··· Data below

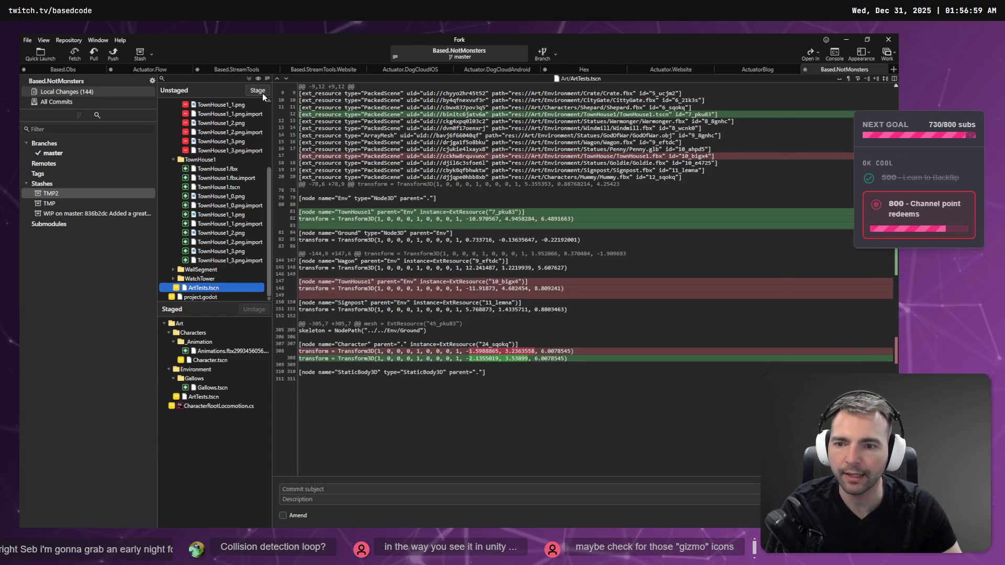
left_click(257, 91)
Step: Stage the TownHouse and TownHouse1 folders, collapsing the staged Gallows and TownHouse1 folders
scroll(211, 242, "up", 3)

······

— Problem to work on —
Only the pictures are dropped. Otherwise, write out the listing exactly.

— Output below —
left_click(257, 91)
Step: Stage the TownHouse and TownHouse1 folders, collapsing the staged Gallows and TownHouse1 folders
scroll(211, 242, "up", 3)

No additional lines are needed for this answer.